ところが、1995年に「Windows95」が登場し、インターネット時代元年を迎えた。そこではコンピューターに詳しいかどうかを問わず、誰もが初心者としてインターネットに向き合うことになりました。だからプログラミングに向いていなくても、エンジニアというだけで「素人として詳しい」というポジションを確保できたわけです。

澤円氏

その後も、つい最近まで勤めていたマイクロソフトでは、「競合他社の製品に詳しい人」という、ちょっとユニークな立場をとることで、他者と比較されないようにしてきました。これができたのは、「ありたい自分」について自己との対話を続けてきたからだと思っています。

個人力で勝負したいものの、人の目が気になって一歩が踏み出せていない方もいるでしょう。そんな方には、「ちょっとグレてみたら」と伝えたいですね。普段まずやらないことをやってみる。メイクや髪の色を変えるとか、それくらいのことでいいんです。「上司や同僚に嫌われるかもしれない」と心配するかもしれません。ですが、実際に行動を変えてみると、たいして周囲への影響はないと気づくはずです。

起きもしない未来に対して、「~かもしれない思考」で生きていると、人生をムダにしてしまう。まずは何でも試してみるのが大人のグレ方です。

自分の憧れているものに「探究心」をもつ

自分の「Being」を大事にしたいけれども、現実には周囲の期待や世間の「こうあるべき」にとらわれ、それをあたかも自分の「Being」だとしてキャリアを歩んでいる――。

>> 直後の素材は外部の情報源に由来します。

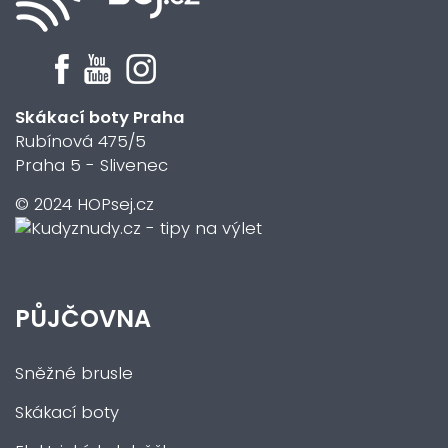
Skákací boty Praha
Rubínová 475/5
Praha 5 - Slivenec
© 2024 HOPsej.cz
PŮJČOVNA
Sněžné brusle
Skákací boty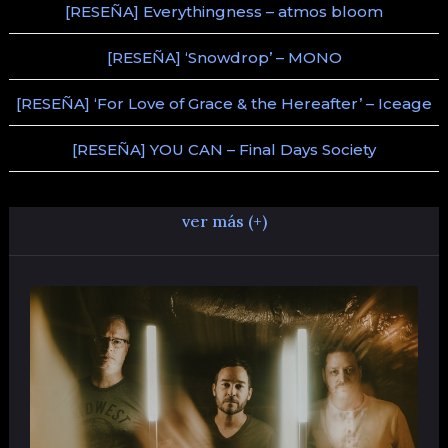
[RESEÑA] Everythingness – atmos bloom
[RESEÑA] ‘Snowdrop’ – MONO
[RESEÑA] ‘For Love of Grace & the Hereafter’ – Iceage
[RESEÑA] YOU CAN – Final Days Society
ver más (+)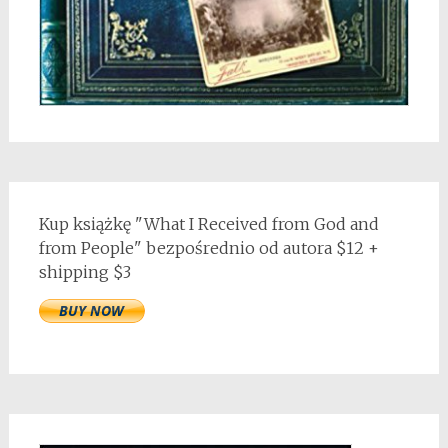
Kup książkę "What I Received from God and
from People" bezpośrednio od autora $12 +
shipping $3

そんな状況にある方でも本来の「Being」に気づき、自分をアップデートしていくためにどうすればいいか。

澤円氏

1つは、自分が憧れているものに「探究心」をもつことです。憧れている人がいたら、なぜその人に憧れているのかを具体的に分解して、言語化するといいでしょう。

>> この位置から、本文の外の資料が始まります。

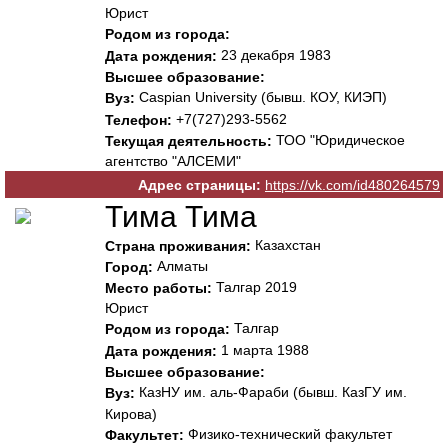
Юрист
Родом из города:
23 декабря 1983
Дата рождения:
Высшее образование:
Caspian University (бывш. КОУ, КИЭП)
Вуз:
+7(727)293-5562
Телефон:
ТОО "Юридическое
Текущая деятельность:
агентство "АЛСЕМИ"
Адрес страницы:
https://vk.com/id480264579
Тима Тима
Казахстан
Страна проживания:
Алматы
Город:
Талгар 2019
Место работы:
Юрист
Талгар
Родом из города:
1 марта 1988
Дата рождения:
Высшее образование:
КазНУ им. аль-Фараби (бывш. КазГУ им.
Вуз:
Кирова)
Физико-технический факультет
Факультет: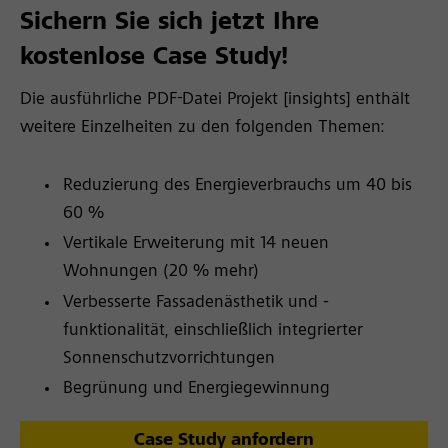
Sichern Sie sich jetzt Ihre
kostenlose Case Study!
Die ausführliche PDF-Datei Projekt
[insights]
enthält
weitere Einzelheiten zu den folgenden Themen:
Reduzierung des Energieverbrauchs um 40 bis
60 %
Vertikale Erweiterung mit 14 neuen
Wohnungen (20 % mehr)
Verbesserte Fassadenästhetik und -
funktionalität, einschließlich integrierter
Sonnenschutzvorrichtungen
Begrünung und Energiegewinnung
Case Study anfordern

よくロールモデルが見つからないという人がいますよね。それは「自分と職種や世代が近い人のほうがいい」などと、勝手に候補を絞っている場合が多いから。ロールモデルは歴史上の人物でもいいし、実在した人でなくてもいいんです。

僕のロールモデルといえば、ルパン三世。けれんみがないし、自分の欲望にバカ正直に生きていて、それでいて利他的でもある。仕事観におけるロールモデルは、『007』シリーズに出てくるQや『バットマン』のアルフレッドのような、凄腕エンジニア。彼らに憧れてプログラマーになったくらいですから。彼らはたとえ目立たなくても重要な役割を果たし、主人公たちの活躍を支えていた。そういう存在への憧れがあり、自分のBeingを下支えしてくれていました。こんなふうに、自分が憧れている人の要素を思い切り受け入れ、取り入れていくことをおすすめします。